[Stored records]

========

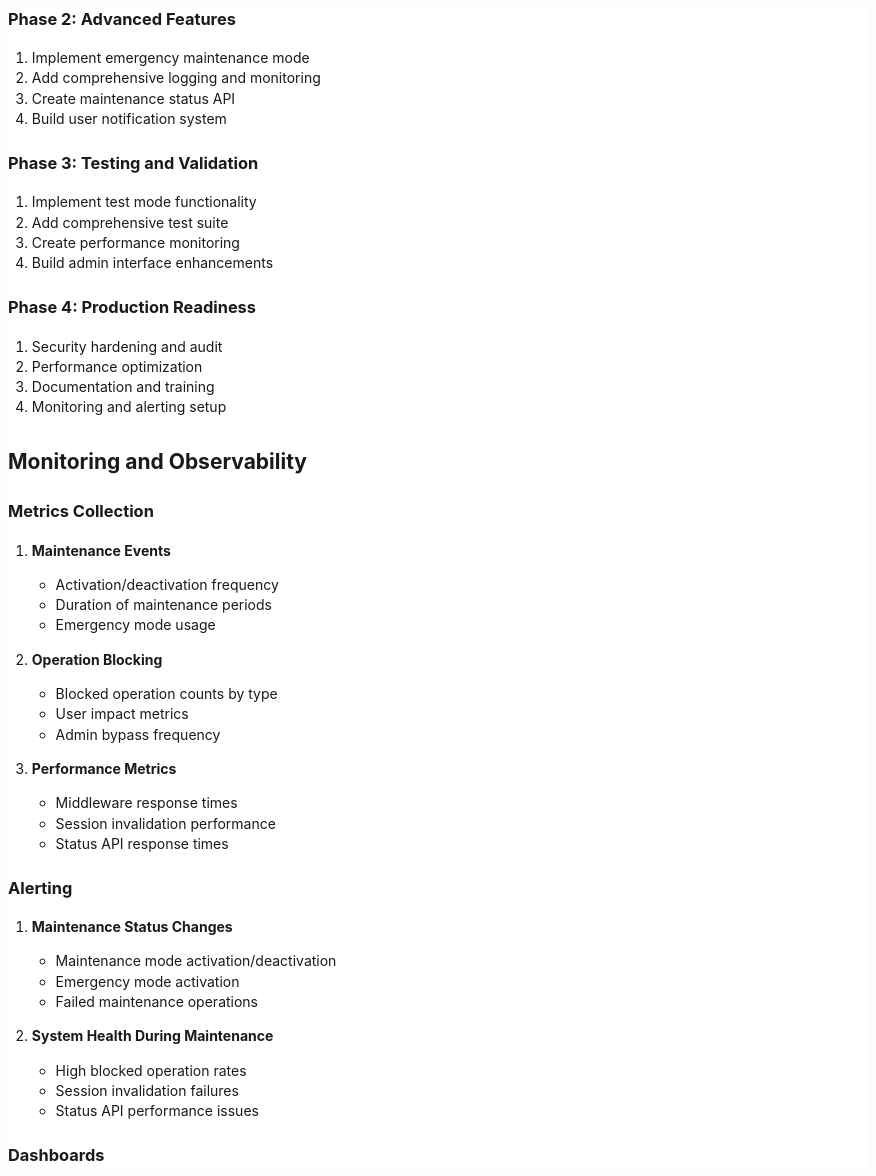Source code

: ### Phase 2: Advanced Features
1. Implement emergency maintenance mode
2. Add comprehensive logging and monitoring
3. Create maintenance status API
4. Build user notification system

### Phase 3: Testing and Validation
1. Implement test mode functionality
2. Add comprehensive test suite
3. Create performance monitoring
4. Build admin interface enhancements

### Phase 4: Production Readiness
1. Security hardening and audit
2. Performance optimization
3. Documentation and training
4. Monitoring and alerting setup

## Monitoring and Observability

### Metrics Collection

1. **Maintenance Events**
   - Activation/deactivation frequency
   - Duration of maintenance periods
   - Emergency mode usage

2. **Operation Blocking**
   - Blocked operation counts by type
   - User impact metrics
   - Admin bypass frequency

3. **Performance Metrics**
   - Middleware response times
   - Session invalidation performance
   - Status API response times

### Alerting

1. **Maintenance Status Changes**
   - Maintenance mode activation/deactivation
   - Emergency mode activation
   - Failed maintenance operations

2. **System Health During Maintenance**
   - High blocked operation rates
   - Session invalidation failures
   - Status API performance issues

### Dashboards
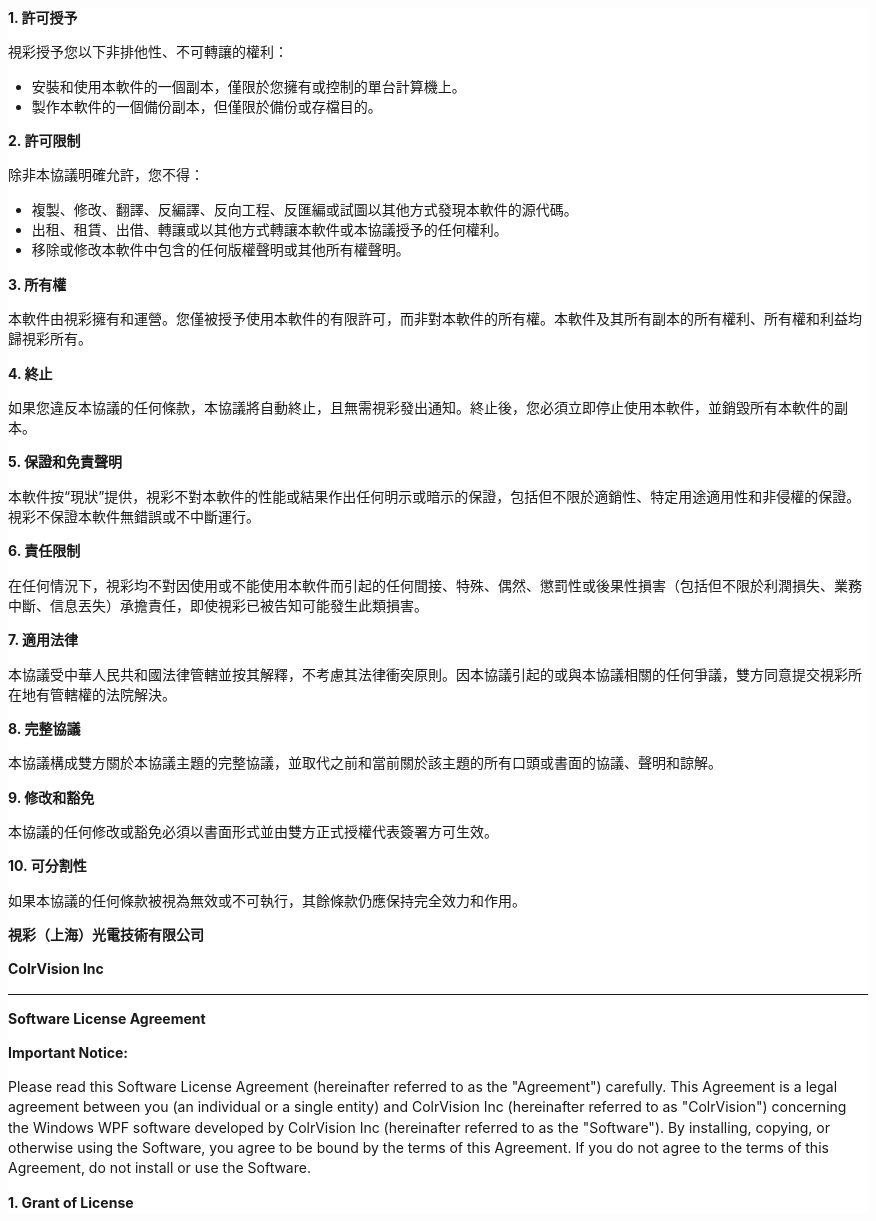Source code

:**1. 許可授予**

視彩授予您以下非排他性、不可轉讓的權利：
- 安裝和使用本軟件的一個副本，僅限於您擁有或控制的單台計算機上。
- 製作本軟件的一個備份副本，但僅限於備份或存檔目的。

**2. 許可限制**

除非本協議明確允許，您不得：
- 複製、修改、翻譯、反編譯、反向工程、反匯編或試圖以其他方式發現本軟件的源代碼。
- 出租、租賃、出借、轉讓或以其他方式轉讓本軟件或本協議授予的任何權利。
- 移除或修改本軟件中包含的任何版權聲明或其他所有權聲明。

**3. 所有權**

本軟件由視彩擁有和運營。您僅被授予使用本軟件的有限許可，而非對本軟件的所有權。本軟件及其所有副本的所有權利、所有權和利益均歸視彩所有。

**4. 終止**

如果您違反本協議的任何條款，本協議將自動終止，且無需視彩發出通知。終止後，您必須立即停止使用本軟件，並銷毀所有本軟件的副本。

**5. 保證和免責聲明**

本軟件按“現狀”提供，視彩不對本軟件的性能或結果作出任何明示或暗示的保證，包括但不限於適銷性、特定用途適用性和非侵權的保證。視彩不保證本軟件無錯誤或不中斷運行。

**6. 責任限制**

在任何情況下，視彩均不對因使用或不能使用本軟件而引起的任何間接、特殊、偶然、懲罰性或後果性損害（包括但不限於利潤損失、業務中斷、信息丟失）承擔責任，即使視彩已被告知可能發生此類損害。

**7. 適用法律**

本協議受中華人民共和國法律管轄並按其解釋，不考慮其法律衝突原則。因本協議引起的或與本協議相關的任何爭議，雙方同意提交視彩所在地有管轄權的法院解決。

**8. 完整協議**

本協議構成雙方關於本協議主題的完整協議，並取代之前和當前關於該主題的所有口頭或書面的協議、聲明和諒解。

**9. 修改和豁免**

本協議的任何修改或豁免必須以書面形式並由雙方正式授權代表簽署方可生效。

**10. 可分割性**

如果本協議的任何條款被視為無效或不可執行，其餘條款仍應保持完全效力和作用。

**視彩（上海）光電技術有限公司**

**ColrVision Inc**

---

**Software License Agreement**

**Important Notice:**

Please read this Software License Agreement (hereinafter referred to as the "Agreement") carefully. This Agreement is a legal agreement between you (an individual or a single entity) and ColrVision Inc (hereinafter referred to as "ColrVision") concerning the Windows WPF software developed by ColrVision Inc (hereinafter referred to as the "Software"). By installing, copying, or otherwise using the Software, you agree to be bound by the terms of this Agreement. If you do not agree to the terms of this Agreement, do not install or use the Software.

**1. Grant of License**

========

In the material above, swap every occurrence of "ColrVision Inc" for "ColrVision Ltd" and write out the source text again with nothing else changed. Leave out the pictures.

# COMPLETED TASK
Source code

: ### Phase 2: Advanced Features
1. Implement emergency maintenance mode
2. Add comprehensive logging and monitoring
3. Create maintenance status API
4. Build user notification system

### Phase 3: Testing and Validation
1. Implement test mode functionality
2. Add comprehensive test suite
3. Create performance monitoring
4. Build admin interface enhancements

### Phase 4: Production Readiness
1. Security hardening and audit
2. Performance optimization
3. Documentation and training
4. Monitoring and alerting setup

## Monitoring and Observability

### Metrics Collection

1. **Maintenance Events**
   - Activation/deactivation frequency
   - Duration of maintenance periods
   - Emergency mode usage

2. **Operation Blocking**
   - Blocked operation counts by type
   - User impact metrics
   - Admin bypass frequency

3. **Performance Metrics**
   - Middleware response times
   - Session invalidation performance
   - Status API response times

### Alerting

1. **Maintenance Status Changes**
   - Maintenance mode activation/deactivation
   - Emergency mode activation
   - Failed maintenance operations

2. **System Health During Maintenance**
   - High blocked operation rates
   - Session invalidation failures
   - Status API performance issues

### Dashboards
Source code

:**1. 許可授予**

視彩授予您以下非排他性、不可轉讓的權利：
- 安裝和使用本軟件的一個副本，僅限於您擁有或控制的單台計算機上。
- 製作本軟件的一個備份副本，但僅限於備份或存檔目的。

**2. 許可限制**

除非本協議明確允許，您不得：
- 複製、修改、翻譯、反編譯、反向工程、反匯編或試圖以其他方式發現本軟件的源代碼。
- 出租、租賃、出借、轉讓或以其他方式轉讓本軟件或本協議授予的任何權利。
- 移除或修改本軟件中包含的任何版權聲明或其他所有權聲明。

**3. 所有權**

本軟件由視彩擁有和運營。您僅被授予使用本軟件的有限許可，而非對本軟件的所有權。本軟件及其所有副本的所有權利、所有權和利益均歸視彩所有。

**4. 終止**

如果您違反本協議的任何條款，本協議將自動終止，且無需視彩發出通知。終止後，您必須立即停止使用本軟件，並銷毀所有本軟件的副本。

**5. 保證和免責聲明**

本軟件按“現狀”提供，視彩不對本軟件的性能或結果作出任何明示或暗示的保證，包括但不限於適銷性、特定用途適用性和非侵權的保證。視彩不保證本軟件無錯誤或不中斷運行。

**6. 責任限制**

在任何情況下，視彩均不對因使用或不能使用本軟件而引起的任何間接、特殊、偶然、懲罰性或後果性損害（包括但不限於利潤損失、業務中斷、信息丟失）承擔責任，即使視彩已被告知可能發生此類損害。

**7. 適用法律**

本協議受中華人民共和國法律管轄並按其解釋，不考慮其法律衝突原則。因本協議引起的或與本協議相關的任何爭議，雙方同意提交視彩所在地有管轄權的法院解決。

**8. 完整協議**

本協議構成雙方關於本協議主題的完整協議，並取代之前和當前關於該主題的所有口頭或書面的協議、聲明和諒解。

**9. 修改和豁免**

本協議的任何修改或豁免必須以書面形式並由雙方正式授權代表簽署方可生效。

**10. 可分割性**

如果本協議的任何條款被視為無效或不可執行，其餘條款仍應保持完全效力和作用。

**視彩（上海）光電技術有限公司**

**ColrVision Ltd**

---

**Software License Agreement**

**Important Notice:**

Please read this Software License Agreement (hereinafter referred to as the "Agreement") carefully. This Agreement is a legal agreement between you (an individual or a single entity) and ColrVision Ltd (hereinafter referred to as "ColrVision") concerning the Windows WPF software developed by ColrVision Ltd (hereinafter referred to as the "Software"). By installing, copying, or otherwise using the Software, you agree to be bound by the terms of this Agreement. If you do not agree to the terms of this Agreement, do not install or use the Software.

**1. Grant of License**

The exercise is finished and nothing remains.